Er ist Ansprechpartner, wenn über Veränderungen entschieden werden muss.
Aber er sagt den Kollegen nicht täglich, WAS sie zu tun haben.
Und erst recht nicht, konkret WIE sie es zu tun haben.
Brauchen wir einen Abteilungsleiter?
Nein.
Die MitarbeiterInnen arbeiten im Team.
Und die Teams arbeiten zusammen.
Wir brauchen keinen Abteilungsleiter, der anweist, was die Kollegen zu tun haben und wie sie es zu tun haben!
Wer regelt denn das Organisatorische?
Dafür ist ein Ansprechpartner notwendig.
Was bekommt der für eine Bezeichnung?
Wie wäre es mit: Teamorganisator?
Gut. Teamorganisator.
Was hat der Teamorganisator zu tun?
Wenn es was zu verbessern gibt, dann besprechen es die MitarbeiterInnen erstmal untereinander. Es ist hilfreich, wenn der Teamorganisator erster Ansprechpartner im Team für diese Verbesserungsvorschläge ist. Er kann das Gespräch konstruktiv moderieren, so dass ein konkreter Lösungsvorschlag für die gewünschte Veränderung gemeinschaftlich ausgearbeitet wird.

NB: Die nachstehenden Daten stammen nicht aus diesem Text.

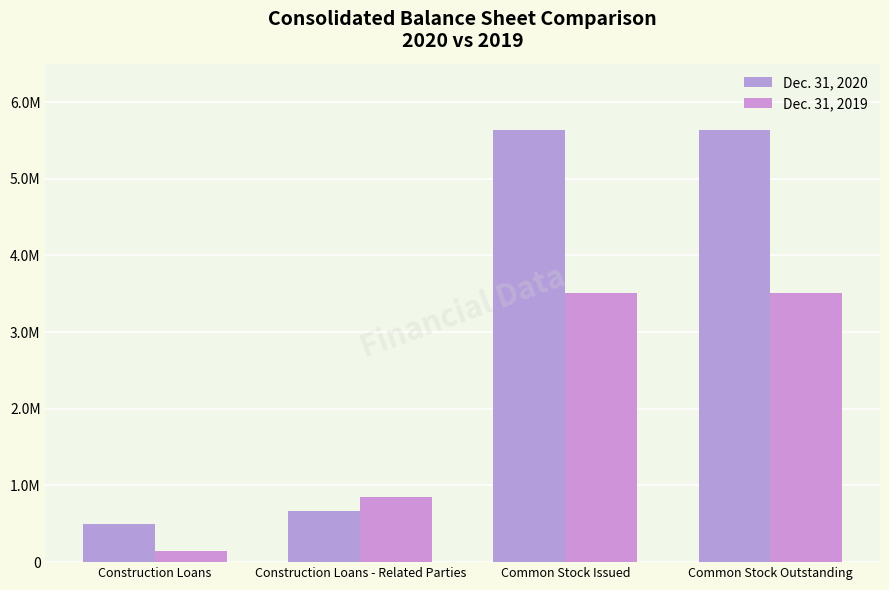

At which category does the chart reach its peak across all series?

Common Stock Issued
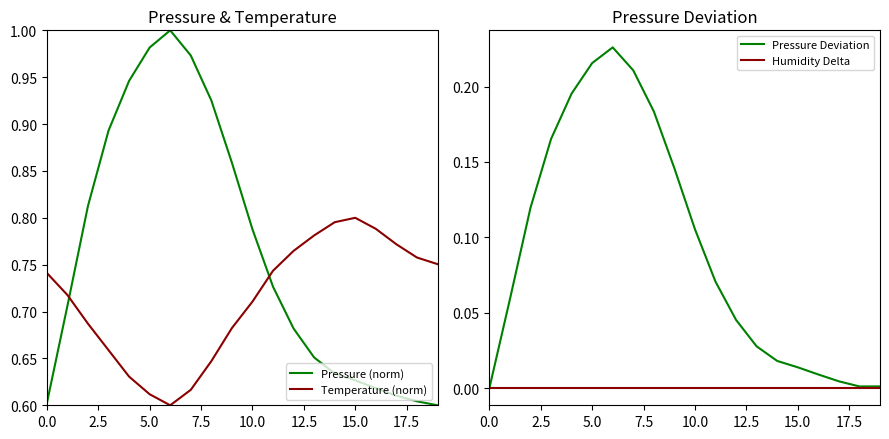

At how many categories does at least one series exceed 0?

20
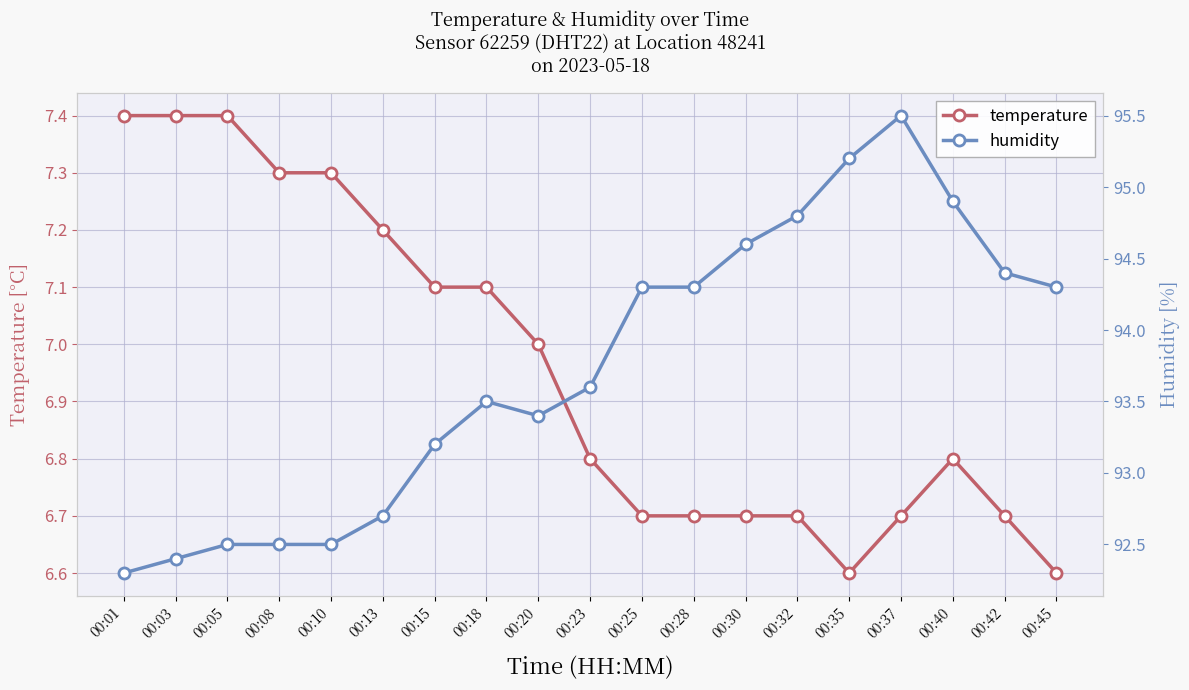

Reading right to left, list all the values displayed in this chart.

temperature: 6.6	6.7	6.8	6.7	6.6	6.7	6.7	6.7	6.7	6.8	7.0	7.1	7.1	7.2	7.3	7.3	7.4	7.4	7.4
humidity: 94.3	94.4	94.9	95.5	95.2	94.8	94.6	94.3	94.3	93.6	93.4	93.5	93.2	92.7	92.5	92.5	92.5	92.4	92.3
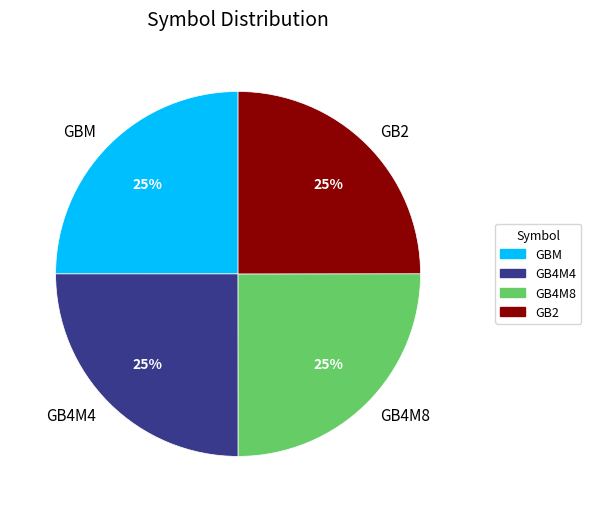

Does any single category account for the majority?

No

Diesen Lösungsvorschlag stimmt er mit dem kaufmännischen Geschäftsführer ab. Der Kaufmännische hat den Überblick über das gesamte Unternehmen und die Zusammenarbeit der Teams. Er kann entscheiden, ob es weitere Gespräche unter den Teamorganisatoren geben muss.
Deshalb sieht unsere Verantwortungszuordnung für den Bereich nun so aus:
Das Organigramm wurde durch eine Aufgabenübersicht ersetzt
Ich höre Ihr „Aber ...“
Irgendwer muss doch entscheiden und die Verantwortung tragen.
Welche Lösung wir hierfür erarbeitet haben, das schildere ich Ihnen im Teil 2 der Serie „Agiles Arbeiten: Wie wir das Organigramm abgeschafft haben“.
In diesem ersten Teil habe ich geschildert, warum wir auf das Organigramm verzichten können und wollen. Und wie die wichtigen Aussagen des Organigramms ‚Wer macht was?‘ in eine andere Form gebracht und präziser dargestellt wurden.
Diese neue Darstellungsform der Aufgabenteilung hat die MitarbeiterInnen von einem Dogma befreit. Sie hat agiles Arbeiten möglich gemacht, durch eine neue Form der Zusammenarbeit!